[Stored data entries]
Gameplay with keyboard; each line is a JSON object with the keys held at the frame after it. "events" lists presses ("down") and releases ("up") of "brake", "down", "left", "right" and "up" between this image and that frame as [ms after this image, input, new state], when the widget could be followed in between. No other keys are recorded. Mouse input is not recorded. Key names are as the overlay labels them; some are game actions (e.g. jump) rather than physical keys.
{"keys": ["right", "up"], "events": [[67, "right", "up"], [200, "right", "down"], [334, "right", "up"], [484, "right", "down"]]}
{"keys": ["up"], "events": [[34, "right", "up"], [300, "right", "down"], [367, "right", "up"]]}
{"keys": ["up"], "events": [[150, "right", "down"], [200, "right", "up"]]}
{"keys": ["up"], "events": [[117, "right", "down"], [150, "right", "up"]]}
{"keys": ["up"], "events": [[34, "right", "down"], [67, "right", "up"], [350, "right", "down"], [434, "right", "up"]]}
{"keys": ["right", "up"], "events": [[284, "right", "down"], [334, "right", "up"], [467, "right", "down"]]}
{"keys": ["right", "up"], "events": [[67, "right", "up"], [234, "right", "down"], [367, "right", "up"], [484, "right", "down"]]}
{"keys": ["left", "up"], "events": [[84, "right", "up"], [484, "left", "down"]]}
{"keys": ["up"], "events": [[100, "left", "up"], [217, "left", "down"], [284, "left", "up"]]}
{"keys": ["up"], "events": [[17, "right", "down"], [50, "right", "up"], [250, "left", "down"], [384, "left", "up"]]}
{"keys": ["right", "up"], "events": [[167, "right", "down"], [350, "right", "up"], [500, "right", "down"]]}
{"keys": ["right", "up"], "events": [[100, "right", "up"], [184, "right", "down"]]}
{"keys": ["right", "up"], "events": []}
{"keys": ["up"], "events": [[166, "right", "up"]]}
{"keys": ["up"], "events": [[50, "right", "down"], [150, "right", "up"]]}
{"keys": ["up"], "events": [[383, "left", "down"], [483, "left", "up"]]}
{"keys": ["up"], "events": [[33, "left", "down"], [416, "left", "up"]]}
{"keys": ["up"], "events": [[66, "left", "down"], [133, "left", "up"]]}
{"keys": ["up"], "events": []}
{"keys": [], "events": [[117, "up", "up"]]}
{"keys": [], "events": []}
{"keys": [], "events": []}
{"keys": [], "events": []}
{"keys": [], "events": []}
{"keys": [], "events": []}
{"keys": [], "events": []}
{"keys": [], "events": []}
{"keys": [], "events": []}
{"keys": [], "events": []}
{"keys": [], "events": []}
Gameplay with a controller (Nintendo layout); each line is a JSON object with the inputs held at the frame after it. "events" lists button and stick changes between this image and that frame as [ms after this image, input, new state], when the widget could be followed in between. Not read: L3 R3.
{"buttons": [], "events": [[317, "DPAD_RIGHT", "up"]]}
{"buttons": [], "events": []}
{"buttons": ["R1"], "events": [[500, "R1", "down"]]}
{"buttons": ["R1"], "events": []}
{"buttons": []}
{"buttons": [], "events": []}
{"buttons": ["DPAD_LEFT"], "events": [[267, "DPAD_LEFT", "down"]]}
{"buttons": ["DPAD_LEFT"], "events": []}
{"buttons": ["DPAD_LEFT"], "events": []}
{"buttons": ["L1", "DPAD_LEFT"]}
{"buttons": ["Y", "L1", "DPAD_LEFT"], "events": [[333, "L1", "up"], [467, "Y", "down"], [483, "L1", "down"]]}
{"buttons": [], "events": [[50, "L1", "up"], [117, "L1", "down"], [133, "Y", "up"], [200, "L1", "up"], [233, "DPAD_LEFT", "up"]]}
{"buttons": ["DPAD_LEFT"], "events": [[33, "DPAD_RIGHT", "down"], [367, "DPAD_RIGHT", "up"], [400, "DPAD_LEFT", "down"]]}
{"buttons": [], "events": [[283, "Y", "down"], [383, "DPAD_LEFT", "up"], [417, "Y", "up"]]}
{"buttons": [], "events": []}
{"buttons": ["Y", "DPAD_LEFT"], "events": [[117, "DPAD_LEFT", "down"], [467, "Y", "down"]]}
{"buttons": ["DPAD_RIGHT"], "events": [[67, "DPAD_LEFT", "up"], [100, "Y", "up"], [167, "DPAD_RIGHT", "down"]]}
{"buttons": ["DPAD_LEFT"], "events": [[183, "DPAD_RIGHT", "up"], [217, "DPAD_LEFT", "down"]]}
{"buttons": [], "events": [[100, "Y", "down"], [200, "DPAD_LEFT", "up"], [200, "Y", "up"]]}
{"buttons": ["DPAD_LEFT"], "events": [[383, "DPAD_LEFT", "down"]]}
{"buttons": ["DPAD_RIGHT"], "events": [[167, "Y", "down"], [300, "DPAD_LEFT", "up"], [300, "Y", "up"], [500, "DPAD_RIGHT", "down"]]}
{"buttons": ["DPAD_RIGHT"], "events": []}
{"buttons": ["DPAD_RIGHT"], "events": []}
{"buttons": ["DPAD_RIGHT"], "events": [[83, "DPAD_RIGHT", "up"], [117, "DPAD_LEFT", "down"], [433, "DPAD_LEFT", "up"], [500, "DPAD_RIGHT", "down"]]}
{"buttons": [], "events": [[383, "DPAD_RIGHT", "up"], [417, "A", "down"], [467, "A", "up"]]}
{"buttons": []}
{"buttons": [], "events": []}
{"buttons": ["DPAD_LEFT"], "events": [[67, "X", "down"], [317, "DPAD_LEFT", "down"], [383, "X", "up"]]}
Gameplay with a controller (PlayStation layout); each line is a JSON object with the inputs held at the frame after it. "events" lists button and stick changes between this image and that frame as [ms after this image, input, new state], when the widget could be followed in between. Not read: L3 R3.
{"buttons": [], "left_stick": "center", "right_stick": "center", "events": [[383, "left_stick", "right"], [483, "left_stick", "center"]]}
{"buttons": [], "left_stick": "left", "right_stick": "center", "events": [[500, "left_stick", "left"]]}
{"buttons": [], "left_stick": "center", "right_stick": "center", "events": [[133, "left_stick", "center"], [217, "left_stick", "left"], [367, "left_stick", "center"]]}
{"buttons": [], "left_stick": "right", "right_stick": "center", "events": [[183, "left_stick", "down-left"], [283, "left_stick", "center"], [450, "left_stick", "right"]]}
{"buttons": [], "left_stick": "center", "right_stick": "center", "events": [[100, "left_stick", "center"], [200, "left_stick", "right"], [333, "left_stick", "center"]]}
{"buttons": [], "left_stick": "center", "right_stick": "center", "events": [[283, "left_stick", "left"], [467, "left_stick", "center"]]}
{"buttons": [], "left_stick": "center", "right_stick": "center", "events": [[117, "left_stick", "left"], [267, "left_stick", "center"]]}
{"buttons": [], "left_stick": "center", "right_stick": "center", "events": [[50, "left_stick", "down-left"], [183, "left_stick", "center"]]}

**What you should do**
Copy each record above so that no word or mark differs.

**Answer for the task**
Gameplay with keyboard; each line is a JSON object with the keys held at the frame after it. "events" lists presses ("down") and releases ("up") of "brake", "down", "left", "right" and "up" between this image and that frame as [ms after this image, input, new state], when the widget could be followed in between. No other keys are recorded. Mouse input is not recorded. Key names are as the overlay labels them; some are game actions (e.g. jump) rather than physical keys.
{"keys": ["right", "up"], "events": [[67, "right", "up"], [200, "right", "down"], [334, "right", "up"], [484, "right", "down"]]}
{"keys": ["up"], "events": [[34, "right", "up"], [300, "right", "down"], [367, "right", "up"]]}
{"keys": ["up"], "events": [[150, "right", "down"], [200, "right", "up"]]}
{"keys": ["up"], "events": [[117, "right", "down"], [150, "right", "up"]]}
{"keys": ["up"], "events": [[34, "right", "down"], [67, "right", "up"], [350, "right", "down"], [434, "right", "up"]]}
{"keys": ["right", "up"], "events": [[284, "right", "down"], [334, "right", "up"], [467, "right", "down"]]}
{"keys": ["right", "up"], "events": [[67, "right", "up"], [234, "right", "down"], [367, "right", "up"], [484, "right", "down"]]}
{"keys": ["left", "up"], "events": [[84, "right", "up"], [484, "left", "down"]]}
{"keys": ["up"], "events": [[100, "left", "up"], [217, "left", "down"], [284, "left", "up"]]}
{"keys": ["up"], "events": [[17, "right", "down"], [50, "right", "up"], [250, "left", "down"], [384, "left", "up"]]}
{"keys": ["right", "up"], "events": [[167, "right", "down"], [350, "right", "up"], [500, "right", "down"]]}
{"keys": ["right", "up"], "events": [[100, "right", "up"], [184, "right", "down"]]}
{"keys": ["right", "up"], "events": []}
{"keys": ["up"], "events": [[166, "right", "up"]]}
{"keys": ["up"], "events": [[50, "right", "down"], [150, "right", "up"]]}
{"keys": ["up"], "events": [[383, "left", "down"], [483, "left", "up"]]}
{"keys": ["up"], "events": [[33, "left", "down"], [416, "left", "up"]]}
{"keys": ["up"], "events": [[66, "left", "down"], [133, "left", "up"]]}
{"keys": ["up"], "events": []}
{"keys": [], "events": [[117, "up", "up"]]}
{"keys": [], "events": []}
{"keys": [], "events": []}
{"keys": [], "events": []}
{"keys": [], "events": []}
{"keys": [], "events": []}
{"keys": [], "events": []}
{"keys": [], "events": []}
{"keys": [], "events": []}
{"keys": [], "events": []}
{"keys": [], "events": []}
Gameplay with a controller (Nintendo layout); each line is a JSON object with the inputs held at the frame after it. "events" lists button and stick changes between this image and that frame as [ms after this image, input, new state], when the widget could be followed in between. Not read: L3 R3.
{"buttons": [], "events": [[317, "DPAD_RIGHT", "up"]]}
{"buttons": [], "events": []}
{"buttons": ["R1"], "events": [[500, "R1", "down"]]}
{"buttons": ["R1"], "events": []}
{"buttons": []}
{"buttons": [], "events": []}
{"buttons": ["DPAD_LEFT"], "events": [[267, "DPAD_LEFT", "down"]]}
{"buttons": ["DPAD_LEFT"], "events": []}
{"buttons": ["DPAD_LEFT"], "events": []}
{"buttons": ["L1", "DPAD_LEFT"]}
{"buttons": ["Y", "L1", "DPAD_LEFT"], "events": [[333, "L1", "up"], [467, "Y", "down"], [483, "L1", "down"]]}
{"buttons": [], "events": [[50, "L1", "up"], [117, "L1", "down"], [133, "Y", "up"], [200, "L1", "up"], [233, "DPAD_LEFT", "up"]]}
{"buttons": ["DPAD_LEFT"], "events": [[33, "DPAD_RIGHT", "down"], [367, "DPAD_RIGHT", "up"], [400, "DPAD_LEFT", "down"]]}
{"buttons": [], "events": [[283, "Y", "down"], [383, "DPAD_LEFT", "up"], [417, "Y", "up"]]}
{"buttons": [], "events": []}
{"buttons": ["Y", "DPAD_LEFT"], "events": [[117, "DPAD_LEFT", "down"], [467, "Y", "down"]]}
{"buttons": ["DPAD_RIGHT"], "events": [[67, "DPAD_LEFT", "up"], [100, "Y", "up"], [167, "DPAD_RIGHT", "down"]]}
{"buttons": ["DPAD_LEFT"], "events": [[183, "DPAD_RIGHT", "up"], [217, "DPAD_LEFT", "down"]]}
{"buttons": [], "events": [[100, "Y", "down"], [200, "DPAD_LEFT", "up"], [200, "Y", "up"]]}
{"buttons": ["DPAD_LEFT"], "events": [[383, "DPAD_LEFT", "down"]]}
{"buttons": ["DPAD_RIGHT"], "events": [[167, "Y", "down"], [300, "DPAD_LEFT", "up"], [300, "Y", "up"], [500, "DPAD_RIGHT", "down"]]}
{"buttons": ["DPAD_RIGHT"], "events": []}
{"buttons": ["DPAD_RIGHT"], "events": []}
{"buttons": ["DPAD_RIGHT"], "events": [[83, "DPAD_RIGHT", "up"], [117, "DPAD_LEFT", "down"], [433, "DPAD_LEFT", "up"], [500, "DPAD_RIGHT", "down"]]}
{"buttons": [], "events": [[383, "DPAD_RIGHT", "up"], [417, "A", "down"], [467, "A", "up"]]}
{"buttons": []}
{"buttons": [], "events": []}
{"buttons": ["DPAD_LEFT"], "events": [[67, "X", "down"], [317, "DPAD_LEFT", "down"], [383, "X", "up"]]}
Gameplay with a controller (PlayStation layout); each line is a JSON object with the inputs held at the frame after it. "events" lists button and stick changes between this image and that frame as [ms after this image, input, new state], when the widget could be followed in between. Not read: L3 R3.
{"buttons": [], "left_stick": "center", "right_stick": "center", "events": [[383, "left_stick", "right"], [483, "left_stick", "center"]]}
{"buttons": [], "left_stick": "left", "right_stick": "center", "events": [[500, "left_stick", "left"]]}
{"buttons": [], "left_stick": "center", "right_stick": "center", "events": [[133, "left_stick", "center"], [217, "left_stick", "left"], [367, "left_stick", "center"]]}
{"buttons": [], "left_stick": "right", "right_stick": "center", "events": [[183, "left_stick", "down-left"], [283, "left_stick", "center"], [450, "left_stick", "right"]]}
{"buttons": [], "left_stick": "center", "right_stick": "center", "events": [[100, "left_stick", "center"], [200, "left_stick", "right"], [333, "left_stick", "center"]]}
{"buttons": [], "left_stick": "center", "right_stick": "center", "events": [[283, "left_stick", "left"], [467, "left_stick", "center"]]}
{"buttons": [], "left_stick": "center", "right_stick": "center", "events": [[117, "left_stick", "left"], [267, "left_stick", "center"]]}
{"buttons": [], "left_stick": "center", "right_stick": "center", "events": [[50, "left_stick", "down-left"], [183, "left_stick", "center"]]}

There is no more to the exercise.